**Information shown**

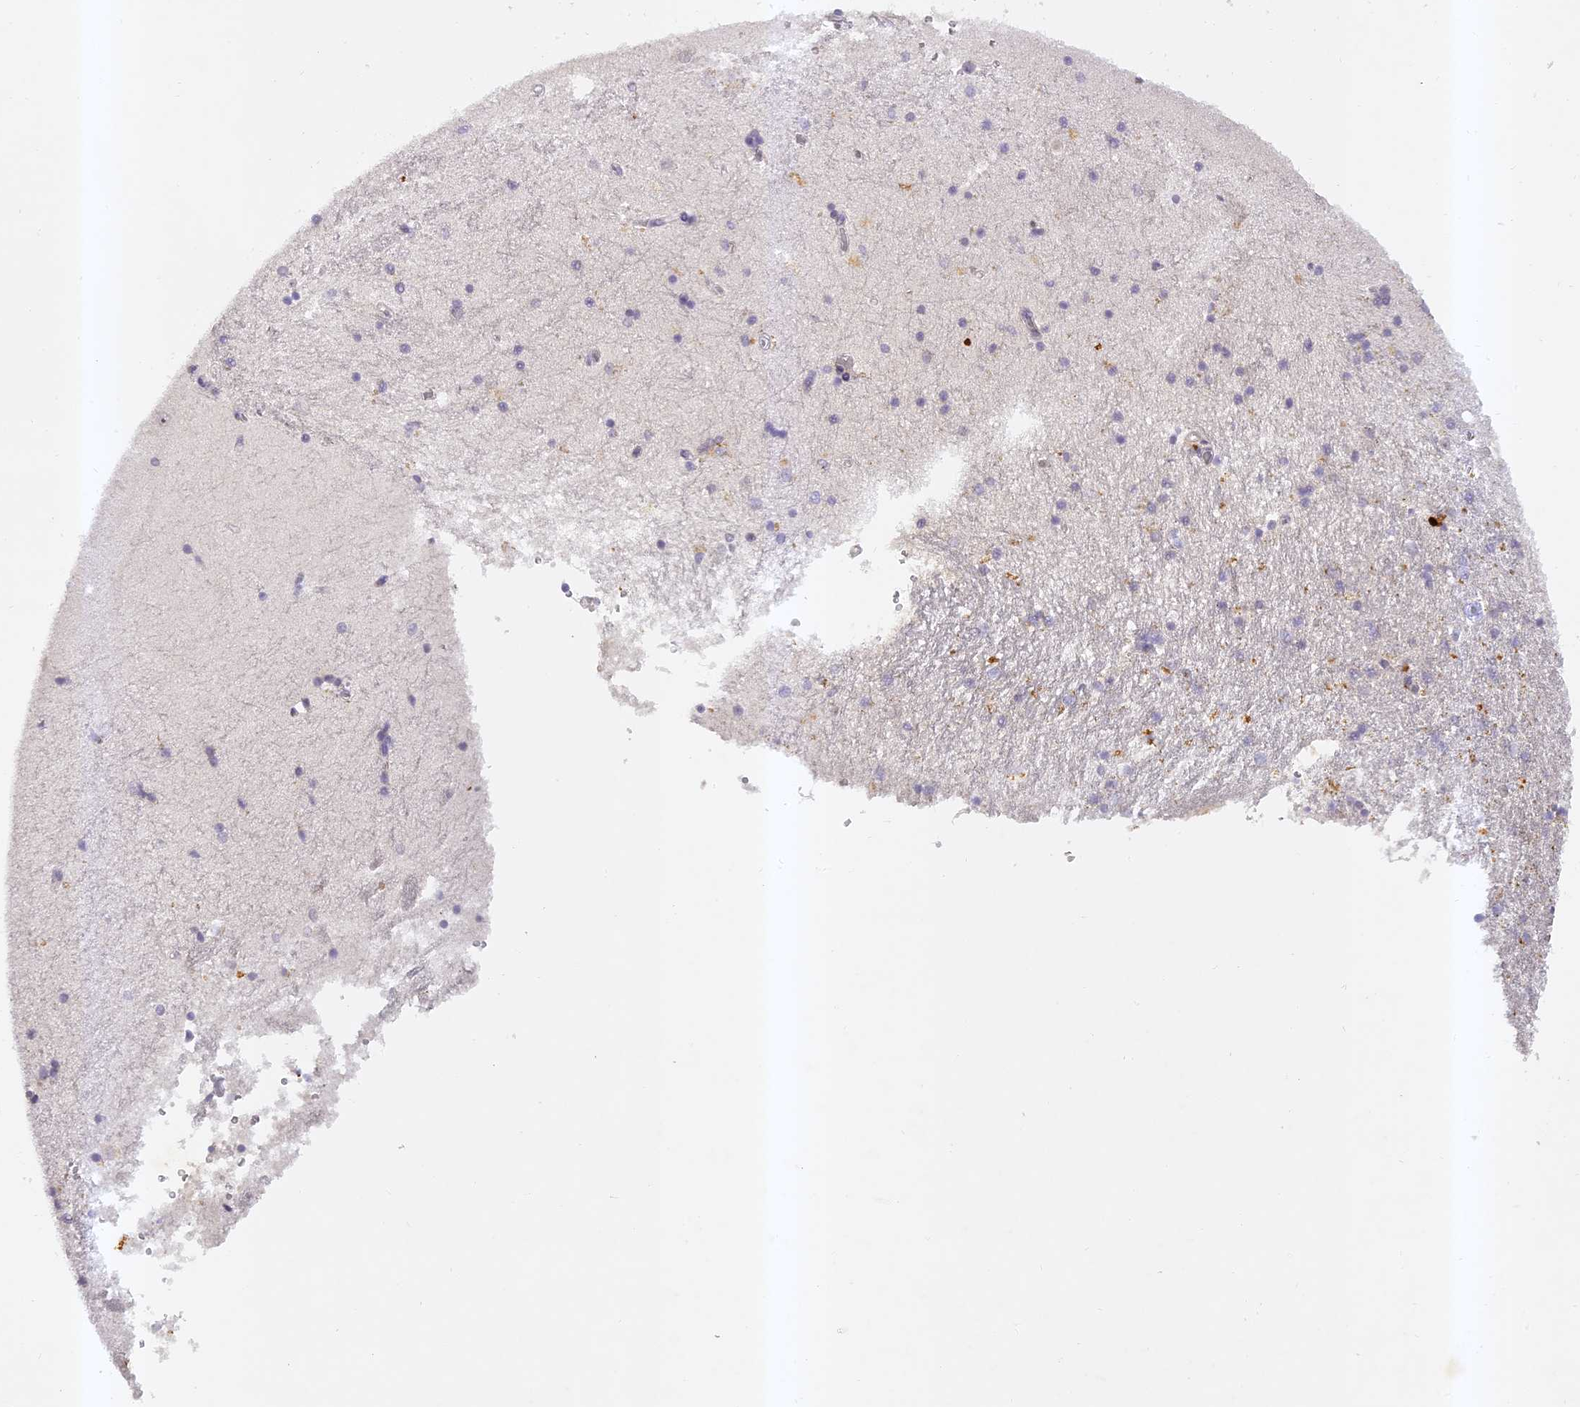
{"staining": {"intensity": "negative", "quantity": "none", "location": "none"}, "tissue": "hippocampus", "cell_type": "Glial cells", "image_type": "normal", "snomed": [{"axis": "morphology", "description": "Normal tissue, NOS"}, {"axis": "topography", "description": "Hippocampus"}], "caption": "High magnification brightfield microscopy of benign hippocampus stained with DAB (brown) and counterstained with hematoxylin (blue): glial cells show no significant expression. Brightfield microscopy of immunohistochemistry (IHC) stained with DAB (3,3'-diaminobenzidine) (brown) and hematoxylin (blue), captured at high magnification.", "gene": "ELL3", "patient": {"sex": "male", "age": 45}}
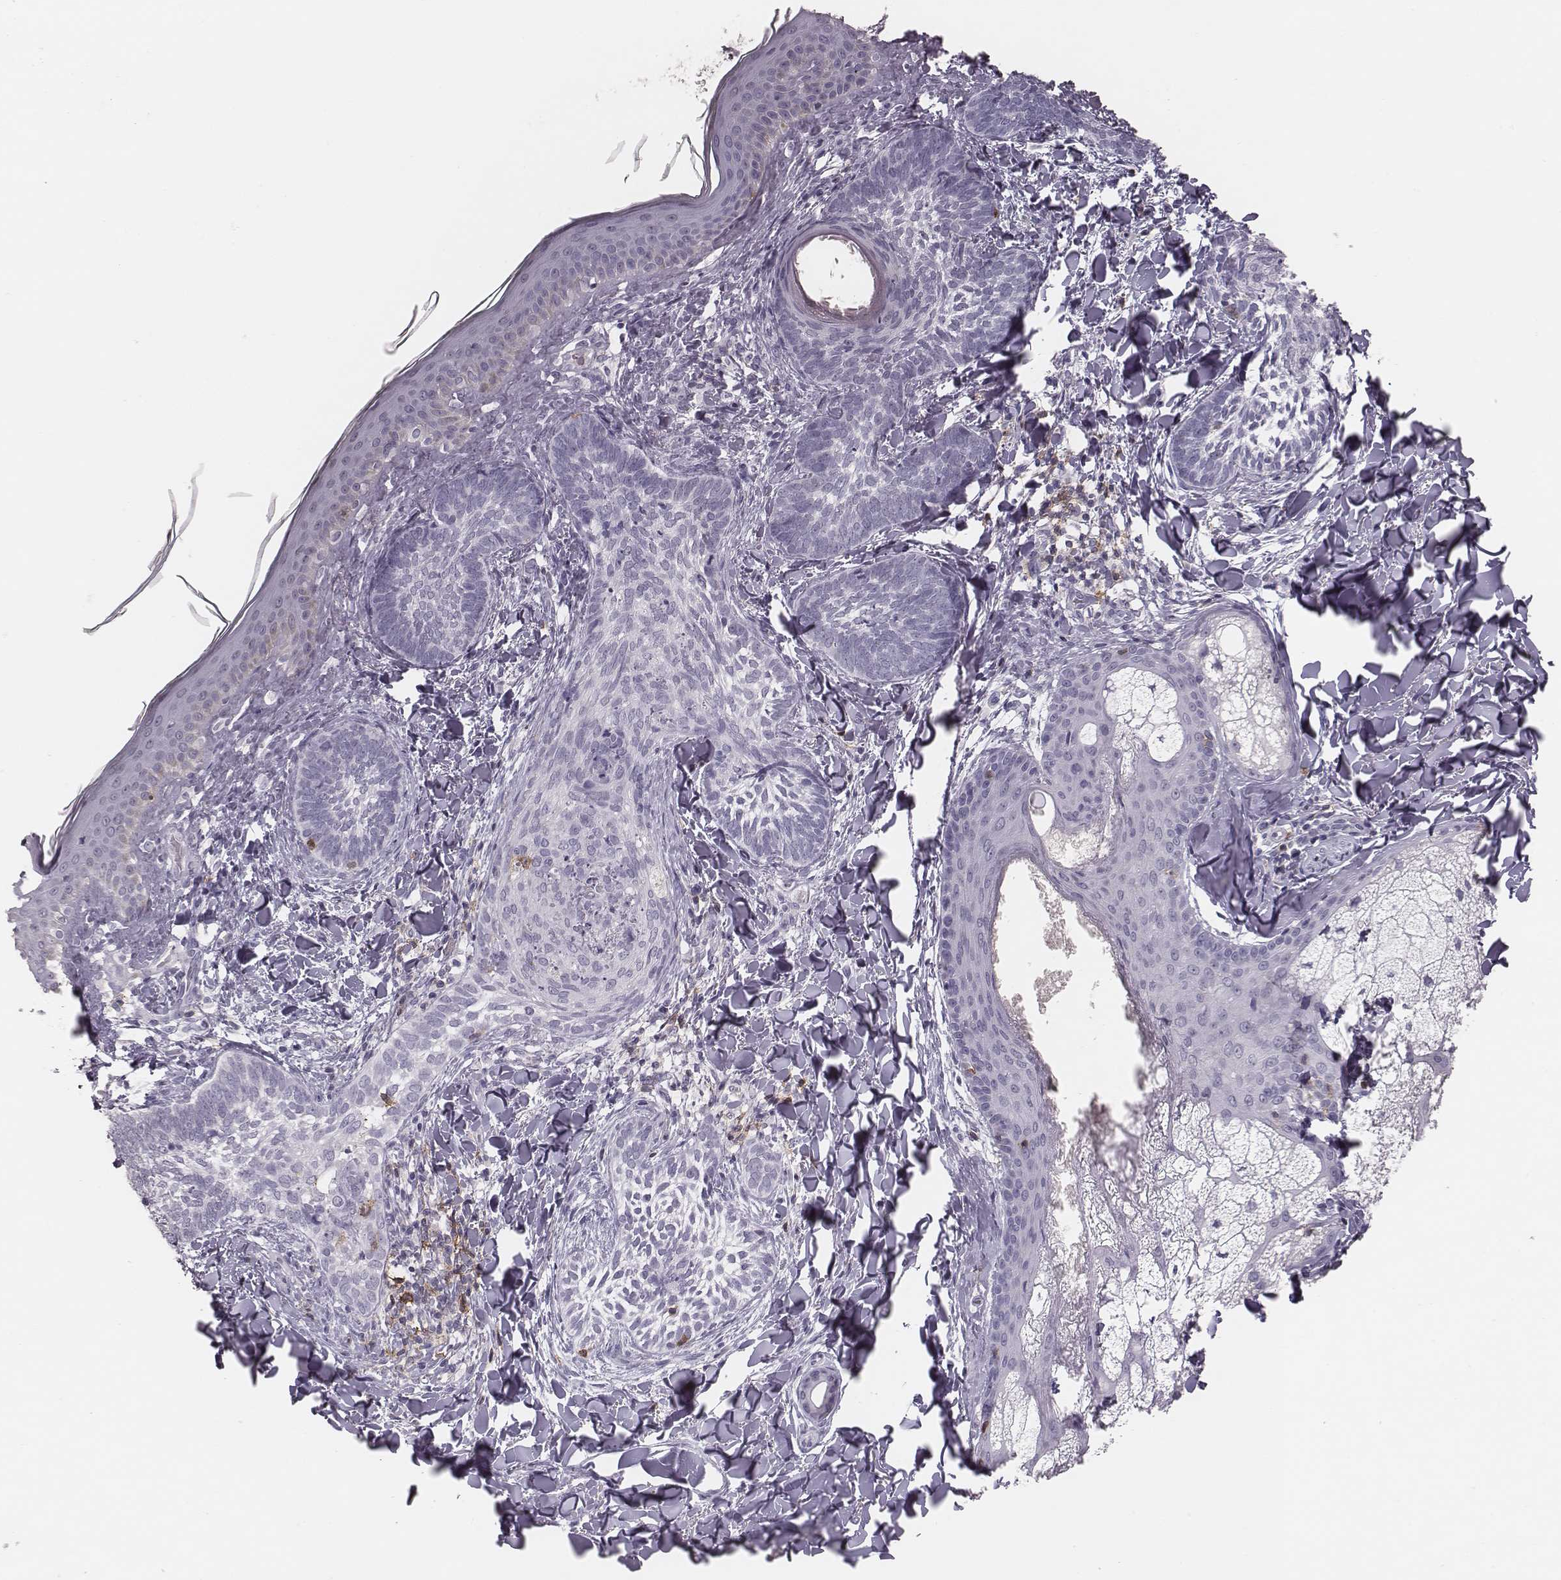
{"staining": {"intensity": "negative", "quantity": "none", "location": "none"}, "tissue": "skin cancer", "cell_type": "Tumor cells", "image_type": "cancer", "snomed": [{"axis": "morphology", "description": "Normal tissue, NOS"}, {"axis": "morphology", "description": "Basal cell carcinoma"}, {"axis": "topography", "description": "Skin"}], "caption": "Histopathology image shows no protein staining in tumor cells of skin cancer tissue.", "gene": "PDCD1", "patient": {"sex": "male", "age": 46}}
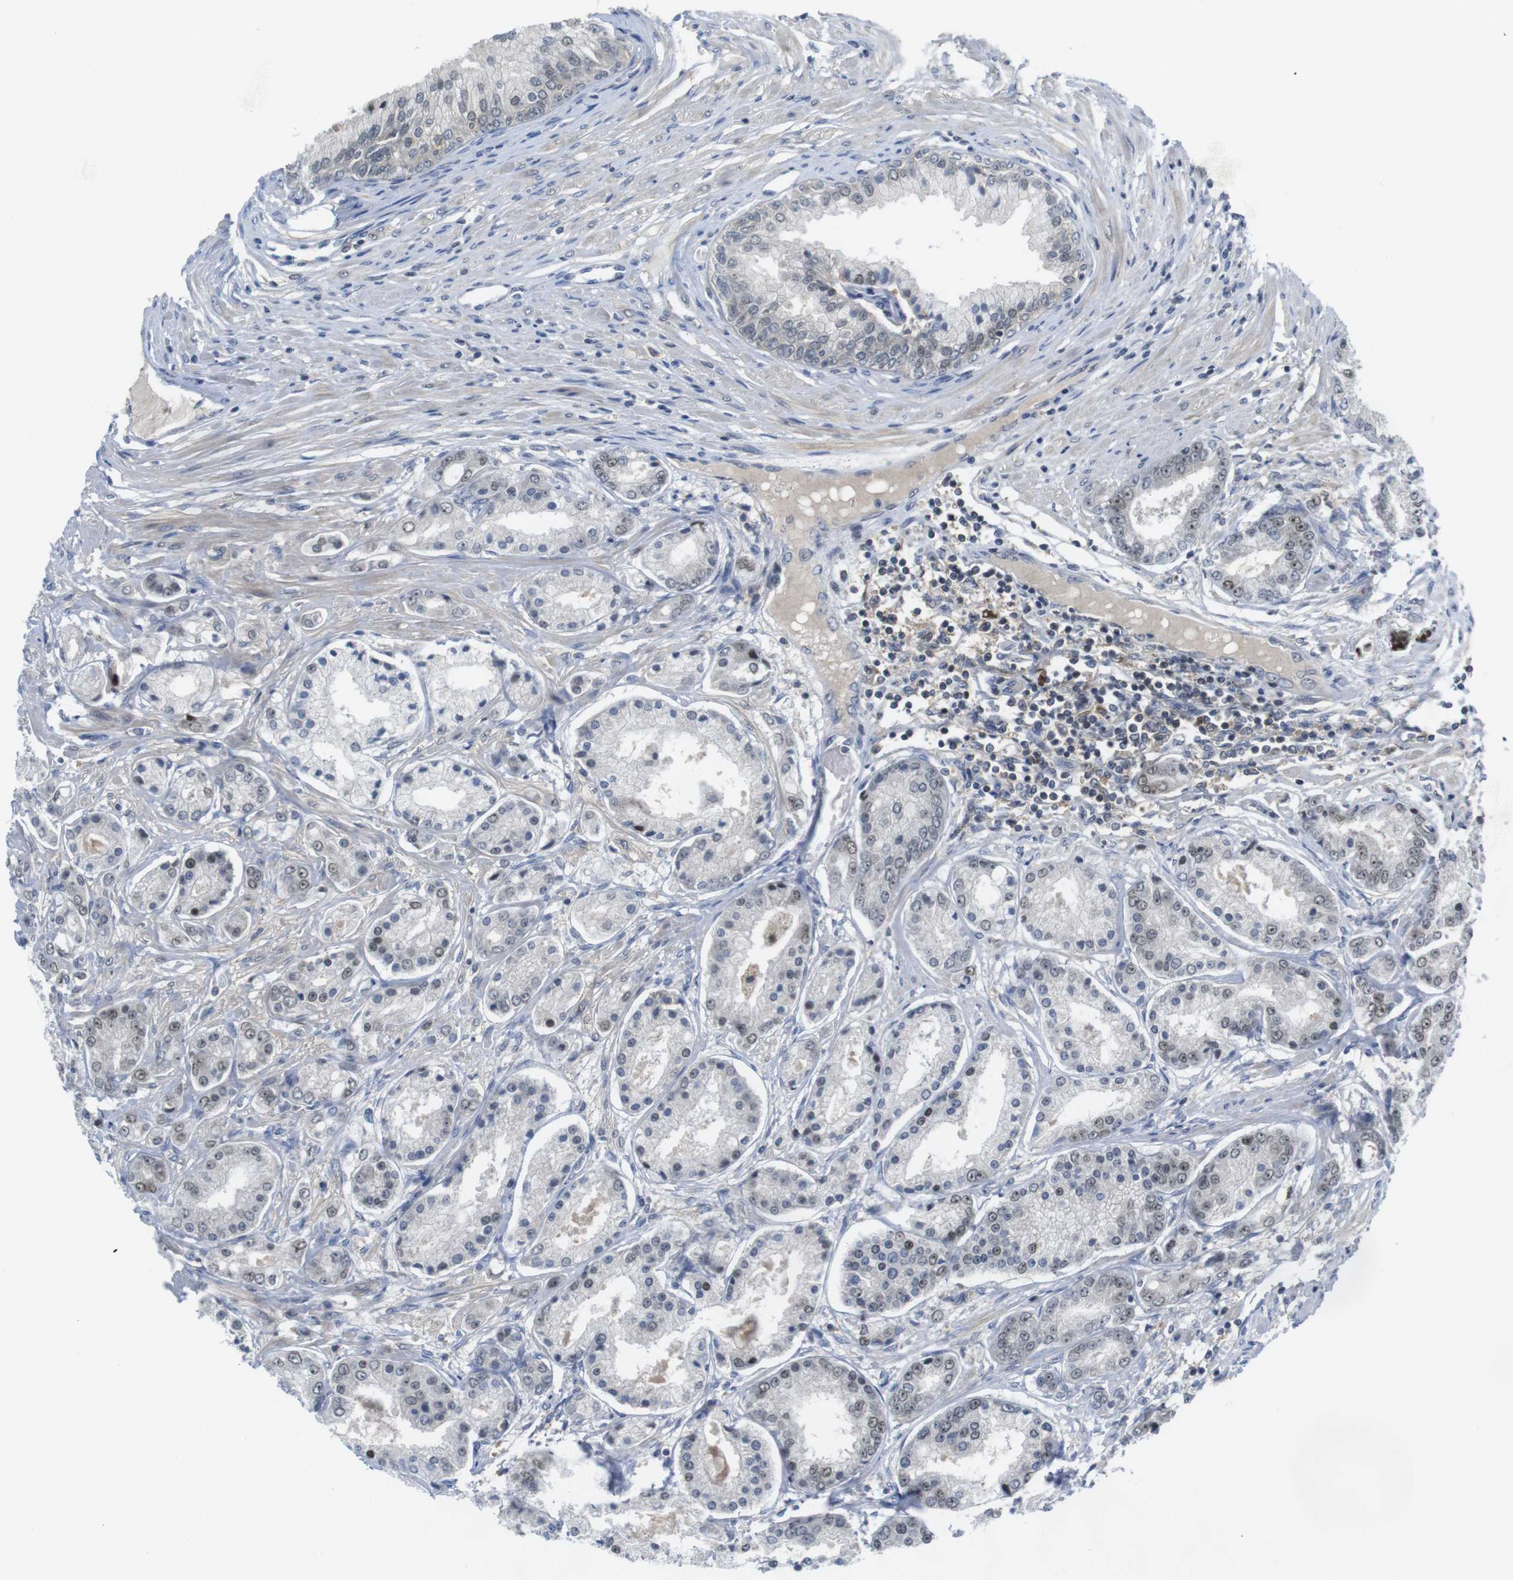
{"staining": {"intensity": "weak", "quantity": "<25%", "location": "cytoplasmic/membranous,nuclear"}, "tissue": "prostate cancer", "cell_type": "Tumor cells", "image_type": "cancer", "snomed": [{"axis": "morphology", "description": "Adenocarcinoma, High grade"}, {"axis": "topography", "description": "Prostate"}], "caption": "IHC image of neoplastic tissue: prostate adenocarcinoma (high-grade) stained with DAB displays no significant protein positivity in tumor cells.", "gene": "RCC1", "patient": {"sex": "male", "age": 59}}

**Work order**
Set down all the material exactly once more. No pictures.

**Result of the task**
{"staining": {"intensity": "negative", "quantity": "none", "location": "none"}, "tissue": "hippocampus", "cell_type": "Glial cells", "image_type": "normal", "snomed": [{"axis": "morphology", "description": "Normal tissue, NOS"}, {"axis": "topography", "description": "Hippocampus"}], "caption": "High magnification brightfield microscopy of benign hippocampus stained with DAB (brown) and counterstained with hematoxylin (blue): glial cells show no significant expression. Brightfield microscopy of immunohistochemistry (IHC) stained with DAB (3,3'-diaminobenzidine) (brown) and hematoxylin (blue), captured at high magnification.", "gene": "ELL3", "patient": {"sex": "male", "age": 45}}
{"staining": {"intensity": "negative", "quantity": "none", "location": "none"}, "tissue": "skin cancer", "cell_type": "Tumor cells", "image_type": "cancer", "snomed": [{"axis": "morphology", "description": "Normal tissue, NOS"}, {"axis": "morphology", "description": "Basal cell carcinoma"}, {"axis": "topography", "description": "Skin"}], "caption": "Histopathology image shows no protein staining in tumor cells of skin cancer tissue.", "gene": "PDCD1", "patient": {"sex": "male", "age": 46}}
{"staining": {"intensity": "weak", "quantity": "<25%", "location": "cytoplasmic/membranous,nuclear"}, "tissue": "prostate cancer", "cell_type": "Tumor cells", "image_type": "cancer", "snomed": [{"axis": "morphology", "description": "Adenocarcinoma, High grade"}, {"axis": "topography", "description": "Prostate"}], "caption": "IHC image of neoplastic tissue: prostate adenocarcinoma (high-grade) stained with DAB displays no significant protein positivity in tumor cells.", "gene": "RCC1", "patient": {"sex": "male", "age": 59}}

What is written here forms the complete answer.